== YOUR INSTRUCTIONS ==
Print, word for word, the opening line of the data below and every line after it through the line that contains "2024-01-16 | Claims", but not the pictures.

=== RAW DATA ===

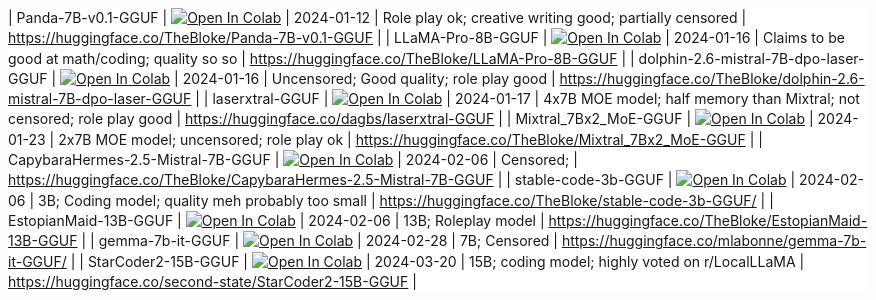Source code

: | Panda-7B-v0.1-GGUF                                                          | <a target="_blank" href="https://colab.research.google.com/github/Troyanovsky/Local-LLM-Comparison-Colab-UI/blob/main/Panda_7B_v0_1_GGUF.ipynb"><img src="https://colab.research.google.com/assets/colab-badge.svg" alt="Open In Colab"/></a>                                                          | 2024-01-12 | Role play ok; creative writing good; partially censored                           | https://huggingface.co/TheBloke/Panda-7B-v0.1-GGUF                                                         |
| LLaMA-Pro-8B-GGUF                                                           | <a target="_blank" href="https://colab.research.google.com/github/Troyanovsky/Local-LLM-Comparison-Colab-UI/blob/main/LLaMA_Pro_8B_GGUF.ipynb"><img src="https://colab.research.google.com/assets/colab-badge.svg" alt="Open In Colab"/></a>                                                           | 2024-01-16 | Claims to be good at math/coding; quality so so                                   | https://huggingface.co/TheBloke/LLaMA-Pro-8B-GGUF                                                          |
| dolphin-2.6-mistral-7B-dpo-laser-GGUF                                       | <a target="_blank" href="https://colab.research.google.com/github/Troyanovsky/Local-LLM-Comparison-Colab-UI/blob/main/dolphin_2_6_mistral_7B_dpo_laser_GGUF.ipynb"><img src="https://colab.research.google.com/assets/colab-badge.svg" alt="Open In Colab"/></a>                                       | 2024-01-16 | Uncensored; Good quality; role play good                                          | https://huggingface.co/TheBloke/dolphin-2.6-mistral-7B-dpo-laser-GGUF                                      |
| laserxtral-GGUF                                                             | <a target="_blank" href="https://colab.research.google.com/github/Troyanovsky/Local-LLM-Comparison-Colab-UI/blob/main/laserxtral_GGUF.ipynb"><img src="https://colab.research.google.com/assets/colab-badge.svg" alt="Open In Colab"/></a>                                                             | 2024-01-17 | 4x7B MOE model; half memory than Mixtral; not censored; role play good            | https://huggingface.co/dagbs/laserxtral-GGUF                                                               |
| Mixtral_7Bx2_MoE-GGUF                                                       | <a target="_blank" href="https://colab.research.google.com/github/Troyanovsky/Local-LLM-Comparison-Colab-UI/blob/main/Mixtral_7Bx2_MoE_GGUF.ipynb"><img src="https://colab.research.google.com/assets/colab-badge.svg" alt="Open In Colab"/></a>                                                       | 2024-01-23 | 2x7B MOE model; uncensored; role play ok                                          | https://huggingface.co/TheBloke/Mixtral_7Bx2_MoE-GGUF                                                      |
| CapybaraHermes-2.5-Mistral-7B-GGUF                                          | <a target="_blank" href="https://colab.research.google.com/github/Troyanovsky/Local-LLM-Comparison-Colab-UI/blob/main/CapybaraHermes_2_5_Mistral_7B_GGUF.ipynb"><img src="https://colab.research.google.com/assets/colab-badge.svg" alt="Open In Colab"/></a>                                          | 2024-02-06 | Censored;                                                                         | https://huggingface.co/TheBloke/CapybaraHermes-2.5-Mistral-7B-GGUF                                         |
| stable-code-3b-GGUF                                                         | <a target="_blank" href="https://colab.research.google.com/github/Troyanovsky/Local-LLM-Comparison-Colab-UI/blob/main/stable_code_3b_GGUF.ipynb"><img src="https://colab.research.google.com/assets/colab-badge.svg" alt="Open In Colab"/></a>                                                         | 2024-02-06 | 3B; Coding model; quality meh probably too small                                  | https://huggingface.co/TheBloke/stable-code-3b-GGUF/                                                       |
| EstopianMaid-13B-GGUF                                                       | <a target="_blank" href="https://colab.research.google.com/github/Troyanovsky/Local-LLM-Comparison-Colab-UI/blob/main/EstopianMaid_13B_GGUF.ipynb"><img src="https://colab.research.google.com/assets/colab-badge.svg" alt="Open In Colab"/></a>                                                       | 2024-02-06 | 13B; Roleplay model                                                               | https://huggingface.co/TheBloke/EstopianMaid-13B-GGUF                                                      |
| gemma-7b-it-GGUF                                                            | <a target="_blank" href="https://colab.research.google.com/github/Troyanovsky/Local-LLM-Comparison-Colab-UI/blob/main/gemma_7b_it.ipynb"><img src="https://colab.research.google.com/assets/colab-badge.svg" alt="Open In Colab"/></a>                                                                 | 2024-02-28 | 7B; Censored                                                                      | https://huggingface.co/mlabonne/gemma-7b-it-GGUF/                                                          |
| StarCoder2-15B-GGUF                                                         | <a target="_blank" href="https://colab.research.google.com/github/Troyanovsky/Local-LLM-Comparison-Colab-UI/blob/main/StarCoder2_15B_GGUF.ipynb"><img src="https://colab.research.google.com/assets/colab-badge.svg" alt="Open In Colab"/></a>                                                         | 2024-03-20 | 15B; coding model; highly voted on r/LocalLLaMA                                   | https://huggingface.co/second-state/StarCoder2-15B-GGUF                                                    |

===

== TASK RESPONSE ==
Source code

: | Panda-7B-v0.1-GGUF                                                          | <a target="_blank" href="https://colab.research.google.com/github/Troyanovsky/Local-LLM-Comparison-Colab-UI/blob/main/Panda_7B_v0_1_GGUF.ipynb"><img src="https://colab.research.google.com/assets/colab-badge.svg" alt="Open In Colab"/></a>                                                          | 2024-01-12 | Role play ok; creative writing good; partially censored                           | https://huggingface.co/TheBloke/Panda-7B-v0.1-GGUF                                                         |
| LLaMA-Pro-8B-GGUF                                                           | <a target="_blank" href="https://colab.research.google.com/github/Troyanovsky/Local-LLM-Comparison-Colab-UI/blob/main/LLaMA_Pro_8B_GGUF.ipynb"><img src="https://colab.research.google.com/assets/colab-badge.svg" alt="Open In Colab"/></a>                                                           | 2024-01-16 | Claims to be good at math/coding; quality so so                                   | https://huggingface.co/TheBloke/LLaMA-Pro-8B-GGUF                                                          |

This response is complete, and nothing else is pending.